- Global markets fell on Thursday as geopolitical tensions flared between the United States and North Korea. Stocks on Thursday faced their largest decline since March and marked the end of what was a historic run of low volatility within the domestic equity markets.
- Major measures of volatility within the equity and fixed income markets have trended lower in 2017, yet recent weeks’ activity put an exclamation point on the broader trend. For example, the S&P 500 Index just completed 15 consecutive days, from July 20 through August 9, in which daily total returns were within 0.3% (either positive or negative).1
- Never before has the U.S. stock market remained within such a tight trading range for such a long time.1 In fact, the S&P 500 Index has not experienced a move of 2% or more in 2017, another rarity this late into a calendar year.1
- Of course, volatility is cyclical and, while it has remained constrained in 2017, it can’t last at such extreme lows, or highs, forever.
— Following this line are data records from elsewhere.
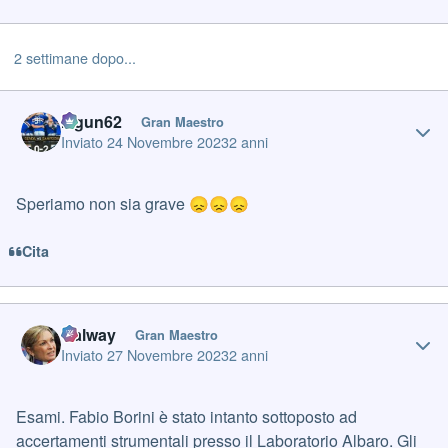
2 settimane dopo...
Author stats
Iagun62
Gran Maestro
Inviato
24 Novembre 2023
2 anni
Speriamo non sia grave
😞
😞
😞
Cita
Author stats
Galway
Gran Maestro
Inviato
27 Novembre 2023
2 anni
Esami. Fabio Borini è stato intanto sottoposto ad
accertamenti strumentali presso il Laboratorio Albaro. Gli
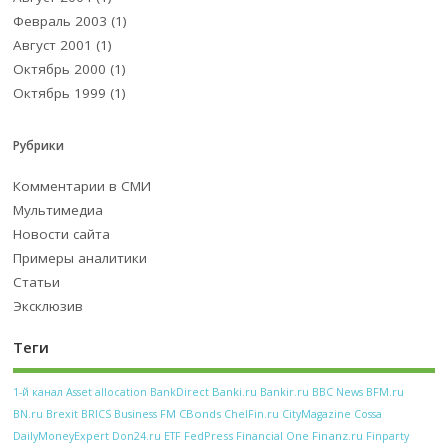
Февраль 2003
(1)
Август 2001
(1)
Октябрь 2000
(1)
Октябрь 1999
(1)
Рубрики
Комментарии в СМИ
Мультимедиа
Новости сайта
Примеры аналитики
Статьи
Эксклюзив
Теги
Banki.ru
Bankir.ru
BFM.ru
1-й канал
Asset allocation
BankDirect
BBC News
CBonds
BN.ru
Brexit
BRICS
Business FM
ChelFin.ru
CityMagazine
Cossa
FedPress
Financial One
Finanz.ru
DailyMoneyExpert
Don24.ru
ETF
Finparty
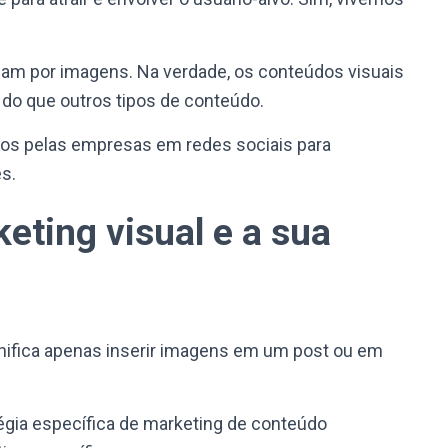
am por imagens. Na verdade, os conteúdos visuais
 do que outros tipos de conteúdo.
ados pelas empresas em redes sociais para
s.
eting visual e a sua
gnifica apenas inserir imagens em um post ou em
tégia específica de marketing de conteúdo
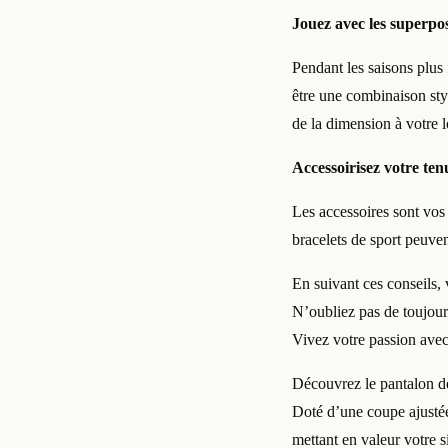
Jouez avec les superpos
Pendant les saisons plus
être une combinaison styl
de la dimension à votre 
Accessoirisez votre ten
Les accessoires sont vos
bracelets de sport peuven
En suivant ces conseils, 
N’oubliez pas de toujours
Vivez votre passion avec
Découvrez le pantalon de 
Doté d’une coupe ajustée
mettant en valeur votre si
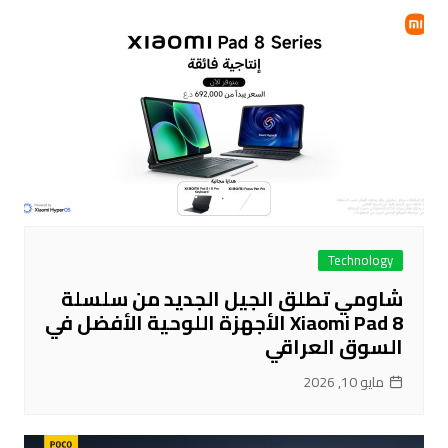
Technology
شاومي تطلق الجيل الجديد من سلسلة
Xiaomi Pad 8 الأجهزة اللوحية الأفضل في
السوق العراقي
مايو 10, 2026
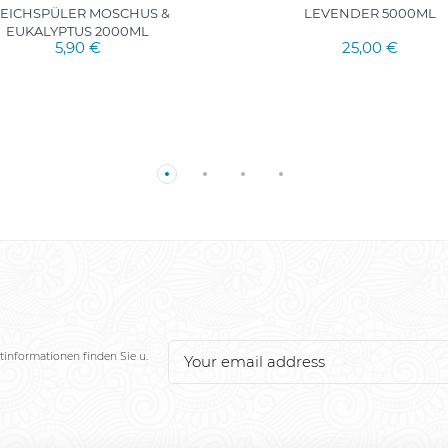
EICHSPÜLER MOSCHUS &
LEVENDER 5000ML
EUKALYPTUS 2000ML
5,90 €
25,00 €
tinformationen finden Sie u.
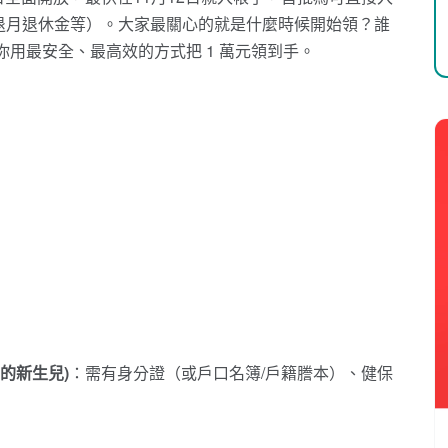
退月退休金等）。大家最關心的就是什麼時候開始領？誰
用最安全、最高效的方式把 1 萬元領到手。
生的新生兒)
：需有身分證（或戶口名簿/戶籍謄本）、健保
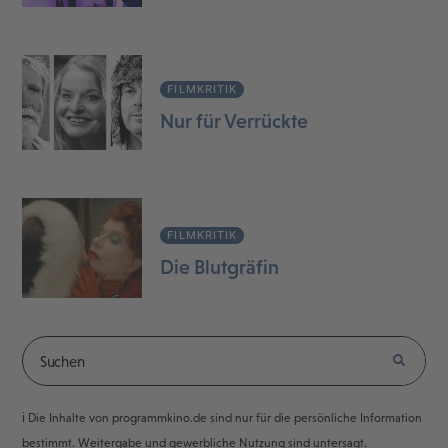
FILMKRITIK
Nur für Verrückte
FILMKRITIK
Die Blutgräfin
ℹ️ Die Inhalte von programmkino.de sind nur für die persönliche Information
bestimmt. Weitergabe und gewerbliche Nutzung sind untersagt.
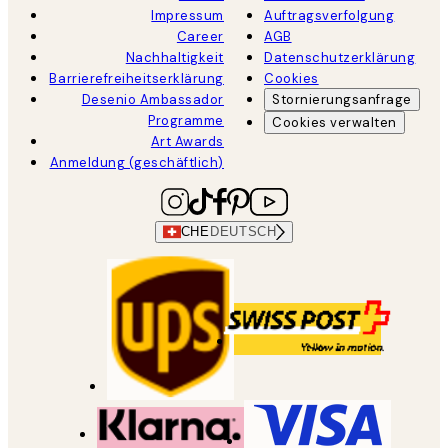
Impressum
Auftragsverfolgung
Career
AGB
Nachhaltigkeit
Datenschutzerklärung
Barrierefreiheitserklärung
Cookies
Desenio Ambassador
Stornierungsanfrage
Programme
Cookies verwalten
Art Awards
Anmeldung (geschäftlich)
CHE
DEUTSCH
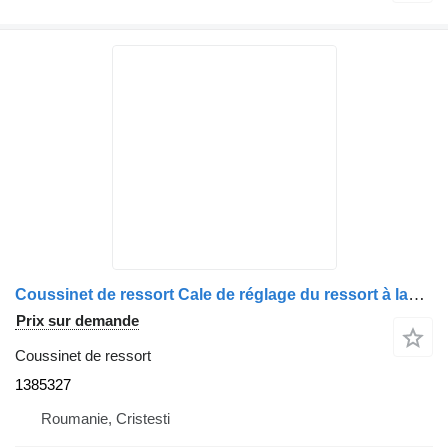
Coussinet de ressort Cale de réglage du ressort à lames de l'arbre secondaire droit 1385327 pour camion Scania
Prix sur demande
Coussinet de ressort
1385327
Roumanie, Cristesti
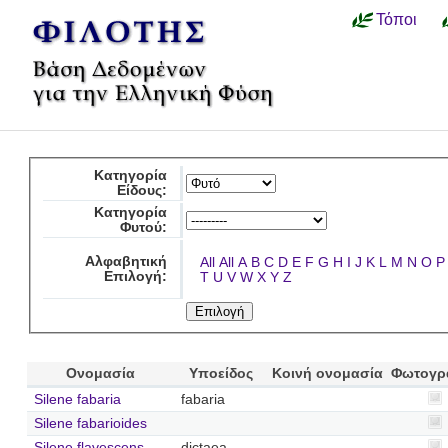
Τόποι
Κατηγορία
Είδους:
Κατηγορία
Φυτού:
Αλφαβητική
All
All
A
B
C
D
E
F
G
H
I
J
K
L
M
N
O
P
Επιλογή:
T
U
V
W
X
Y
Z
Ονομασία
Υποείδος
Κοινή ονομασία
Φωτογρ
Silene fabaria
fabaria
Silene fabarioides
Silene flavescens
dictaea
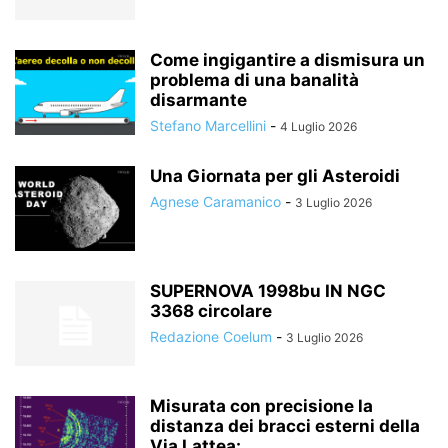
Come ingigantire a dismisura un
problema di una banalità
disarmante
Stefano Marcellini
-
4 Luglio 2026
Una Giornata per gli Asteroidi
Agnese Caramanico
-
3 Luglio 2026
SUPERNOVA 1998bu IN NGC
3368 circolare
Redazione Coelum
-
3 Luglio 2026
Misurata con precisione la
distanza dei bracci esterni della
Via Lattea:...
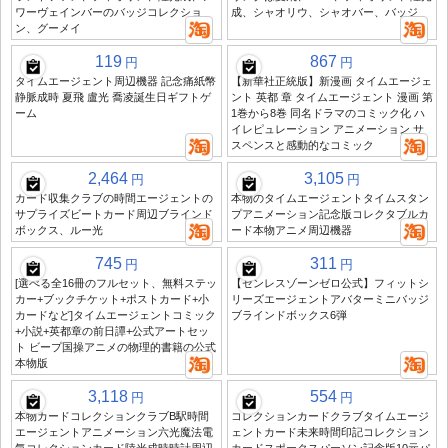
ワーヴェインバーのバッジコレクショ
成、シャオリウ、シャオバー、バッジ
ン、グーメイ
119
867
円
円
タイムエージェント周辺機器 記念痛紙幣
【新華社正統版】新漫画 タイムエージェ
静脈成時 夏飛 盧光 喬凌誕生日ギフトゲ
ント 英都 章 タイムエージェント 漫画 第
ーム
1巻から8巻 同名ドラマのコミック化 ハ
イレピュレーション アニメーション サ
スペンスと感動的なコミック
2,464
3,105
円
円
カード収集クラブの時間エージェントの
本物のタイムエージェントタイムスタン
サプライズビートカード周辺ブラインド
プアニメーション記念版コレクタブルカ
ボックス、ルー光
ード本物アニメ周辺機器
745
311
円
円
[選べる全16冊のフルセット、無料ステッ
【ゼンレスゾーンゼロ公式】フィットシ
カー+ブックチケット+ポストカード+小
リーズエージェントアバターミニバッジ
カードなど]タイムエージェントコミック
ブラインドボックス6弾
+小説+英都章の前日譚+公式アートセッ
ト ビープ国操アニメの物理的書籍の公式
本物版
3,118
554
円
円
本物カードコレクションクラブB駅時間
コレクションカードクラブタイムエージ
エージェントアニメーション六光魔法電
ェントカード未来時間印記コレクション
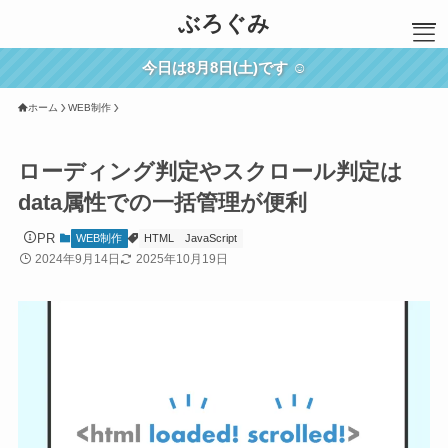
ぶろぐみ
今日は8月8日(土)です ☺︎
ホーム
WEB制作
ホーム
SWELL
WEB制作
ローディング判定やスクロール判定は
ブログ運営
data属性での一括管理が便利
雑記
PR
WEB制作
HTML
JavaScript
メモ
2024年9月14日
2025年10月19日
お問い合わせ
Since 1990, the long-term average value of the Chicago Board Options Exchange (CBOE) Volatility Index, or VIX Index, is 19.5.2
- As we saw this week, however, any number of events, market or geopolitical, could reverse the years-long trend of declining volatility. It is in market environments like today’s, when equity indexes remain near all-time highs and bond yields near cyclical lows, that investors may consider preparing for volatility to increase once again.
1 Bloomberg, as of August 11, 2017.
2 Bloomberg, based on the average VIX level from January 1990 through August 10, 2017. The VIX Index measures expected equity volatility.